> _Aim_
Write out each of the following rows exactly as it stands, omitting the pictures.

************

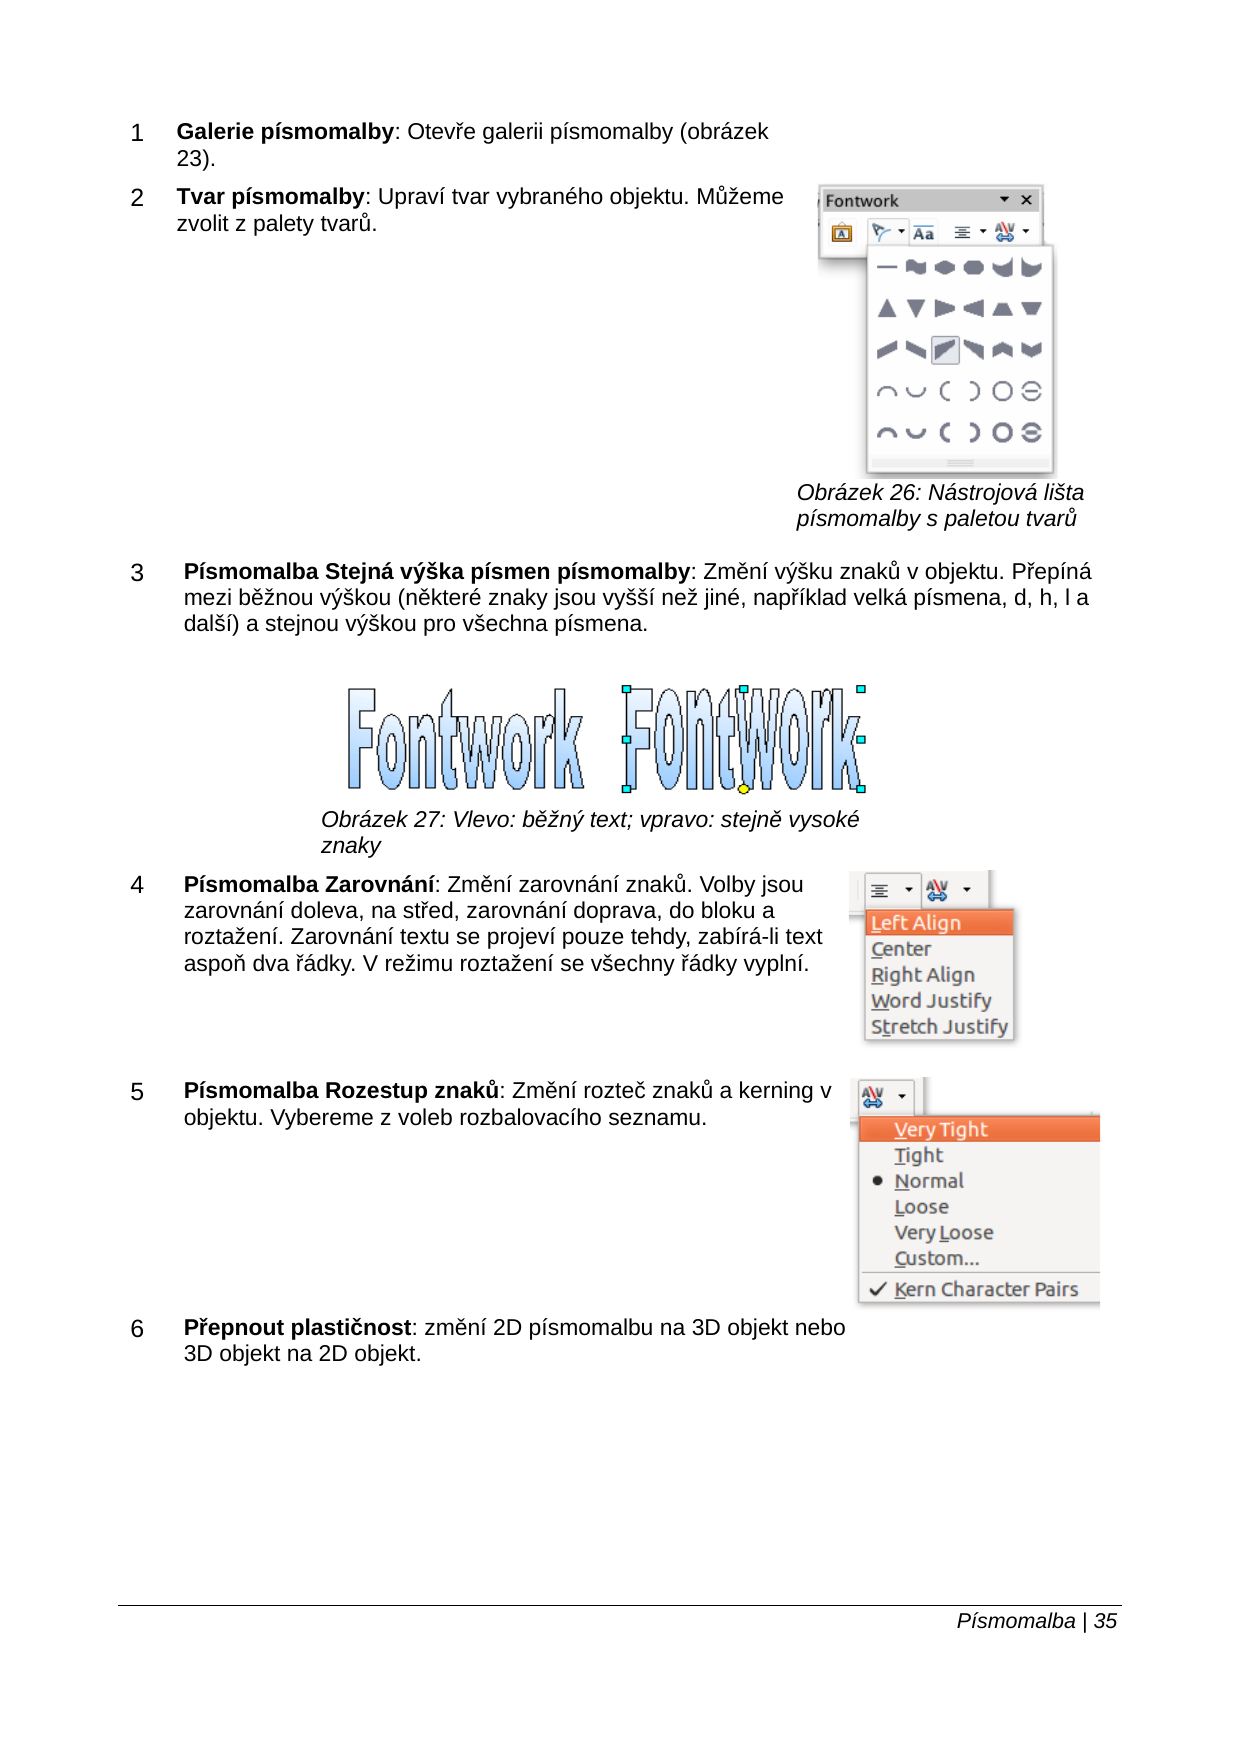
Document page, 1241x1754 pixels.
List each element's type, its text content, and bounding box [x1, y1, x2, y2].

table_header 1 [118, 118, 176, 183]
picture [848, 870, 1027, 1053]
table_cell [799, 486, 811, 498]
table_header Písmomalba Stejná výška písmen písmomalby: Změní výšku znaků v objektu. Přepíná mezi běžnou výškou (některé znaky jsou vyšší než jiné, například velká písmena, d, h, l a další) a stejnou výškou pro všechna písmena. [184, 558, 1123, 649]
table_header 5 [118, 1078, 183, 1314]
table_cell [797, 183, 1122, 558]
table_cell Tvar písmomalby: Upraví tvar vybraného objektu. Můžeme zvolit z palety tvarů. [176, 183, 797, 558]
table_cell [850, 1314, 1122, 1379]
table_header [1100, 1078, 1122, 1314]
picture [817, 183, 1058, 479]
table_header Písmomalba Rozestup znaků: Změní rozteč znaků a kerning v objektu. Vybereme z voleb rozbalovacího seznamu. [184, 1078, 850, 1314]
table_header Písmomalba Zarovnání: Změní zarovnání znaků. Volby jsou zarovnání doleva, na střed, zarovnání doprava, do bloku a roztažení. Zarovnání textu se projeví pouze tehdy, zabírá-li text aspoň dva řádky. V režimu roztažení se všechny řádky vyplní. [184, 871, 849, 1065]
picture [850, 1077, 1100, 1314]
table_cell 2 [118, 183, 176, 558]
text Obrázek 27: Vlevo: běžný text; vpravo: stejně vysoké znaky [321, 661, 919, 858]
table_header Galerie písmomalby: Otevře galerii písmomalby (obrázek 23). [176, 118, 797, 183]
picture [331, 661, 886, 806]
table_header 3 [118, 558, 183, 649]
table_header [849, 871, 1122, 1065]
table_header 4 [118, 871, 183, 1065]
table_cell Přepnout plastičnost: změní 2D písmomalbu na 3D objekt nebo 3D objekt na 2D objekt. [184, 1314, 850, 1379]
table_header [797, 118, 1122, 183]
table_cell 6 [118, 1314, 183, 1379]
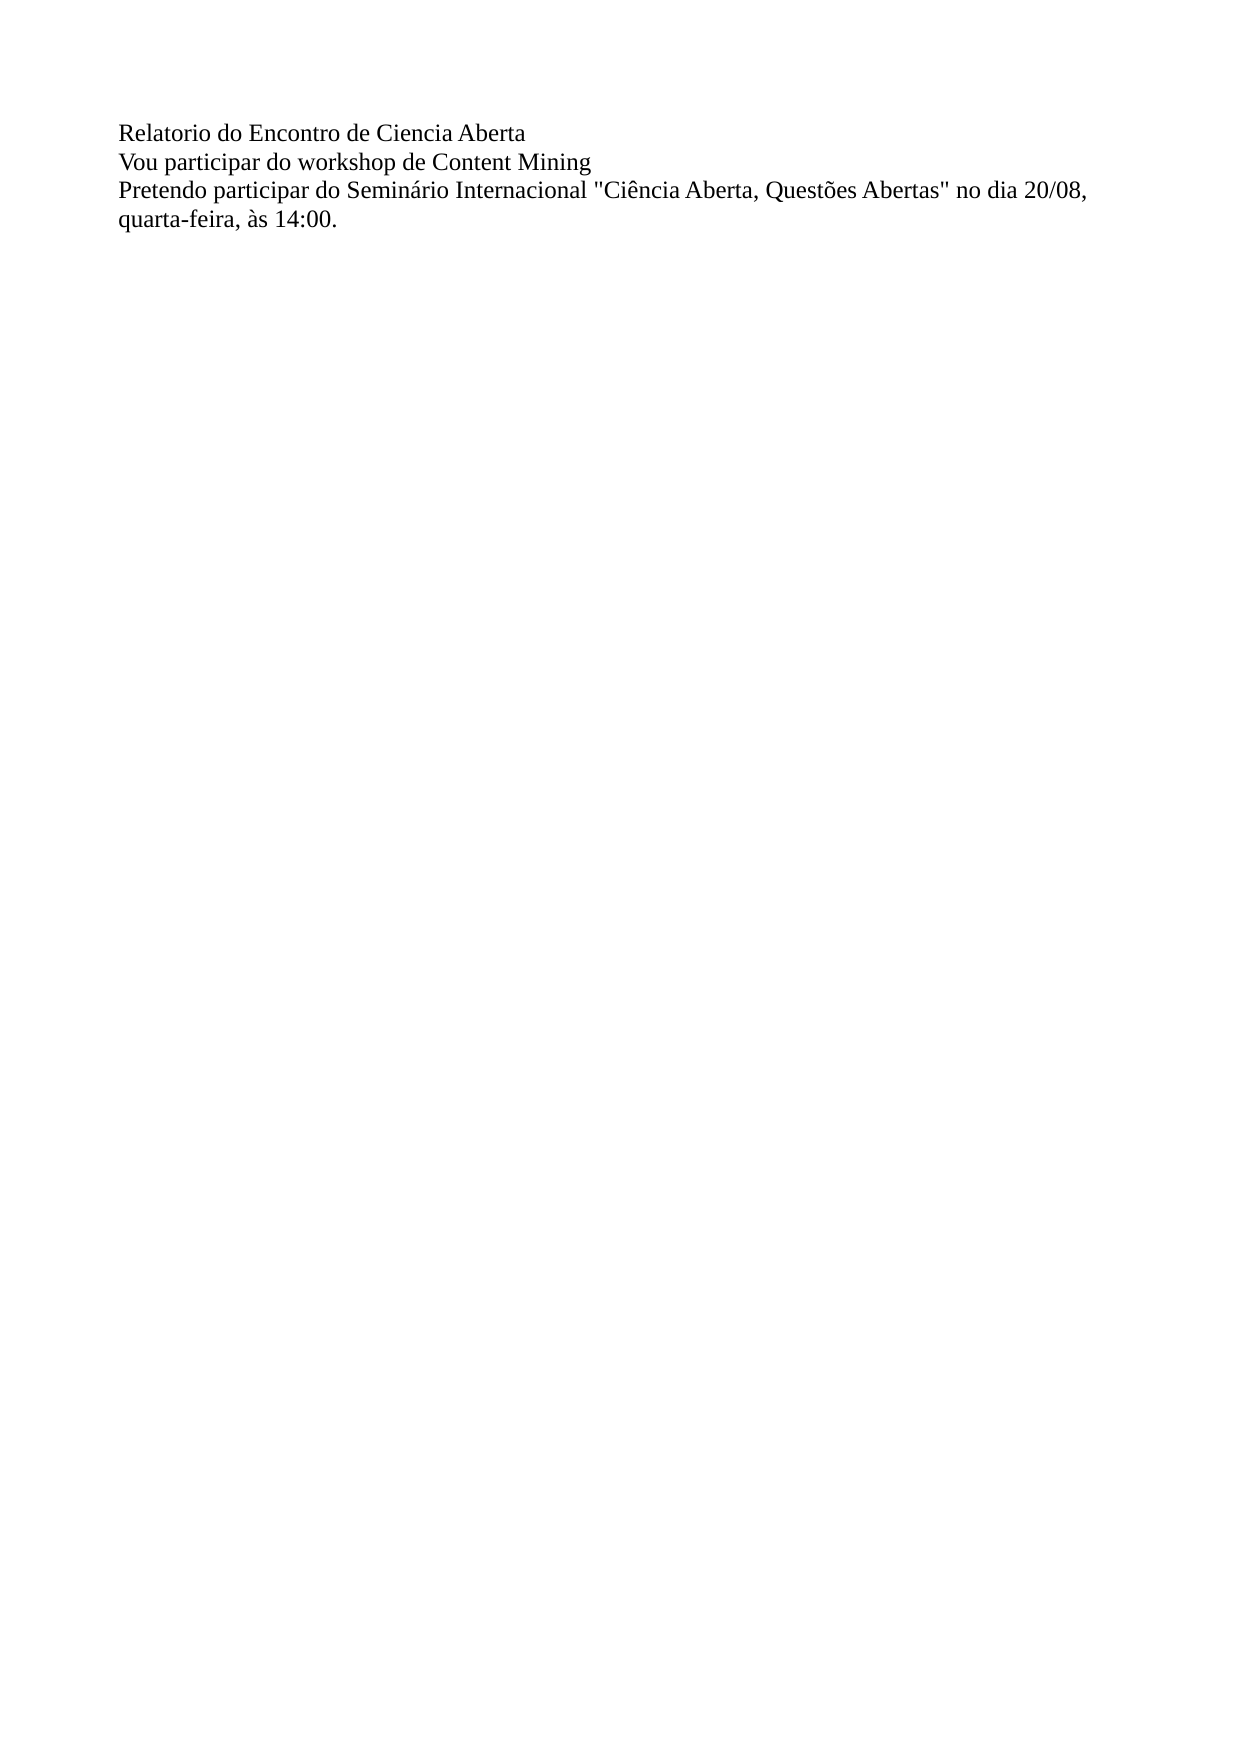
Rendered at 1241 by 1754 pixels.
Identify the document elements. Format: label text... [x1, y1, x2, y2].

************

> _Finished answer_
Document page, 1241x1754 pixels.
List each element's type, its text content, and bounding box [x1, y1, x2, y2].

table_header 1 [118, 118, 176, 183]
picture [848, 870, 1027, 1053]
table_cell [799, 486, 811, 498]
table_header Písmomalba Stejná výška písmen písmomalby: Změní výšku znaků v objektu. Přepíná mezi běžnou výškou (některé znaky jsou vyšší než jiné, například velká písmena, d, h, l a další) a stejnou výškou pro všechna písmena. [184, 558, 1123, 649]
table_header 5 [118, 1078, 183, 1314]
table_cell [797, 183, 1122, 558]
table_cell Tvar písmomalby: Upraví tvar vybraného objektu. Můžeme zvolit z palety tvarů. [176, 183, 797, 558]
table_cell [850, 1314, 1122, 1379]
table_header [1100, 1078, 1122, 1314]
picture [817, 183, 1058, 479]
table_header Písmomalba Rozestup znaků: Změní rozteč znaků a kerning v objektu. Vybereme z voleb rozbalovacího seznamu. [184, 1078, 850, 1314]
table_header Písmomalba Zarovnání: Změní zarovnání znaků. Volby jsou zarovnání doleva, na střed, zarovnání doprava, do bloku a roztažení. Zarovnání textu se projeví pouze tehdy, zabírá-li text aspoň dva řádky. V režimu roztažení se všechny řádky vyplní. [184, 871, 849, 1065]
picture [850, 1077, 1100, 1314]
table_cell 2 [118, 183, 176, 558]
text Obrázek 27: Vlevo: běžný text; vpravo: stejně vysoké znaky [321, 661, 919, 858]
table_header Galerie písmomalby: Otevře galerii písmomalby (obrázek 23). [176, 118, 797, 183]
picture [331, 661, 886, 806]
table_header 3 [118, 558, 183, 649]
table_header [849, 871, 1122, 1065]
table_header 4 [118, 871, 183, 1065]
table_cell Přepnout plastičnost: změní 2D písmomalbu na 3D objekt nebo 3D objekt na 2D objekt. [184, 1314, 850, 1379]
table_header [797, 118, 1122, 183]
table_cell 6 [118, 1314, 183, 1379]
Rendered at 1241 by 1754 pixels.
Identify the document elements. Format: label text... [x1, y1, x2, y2].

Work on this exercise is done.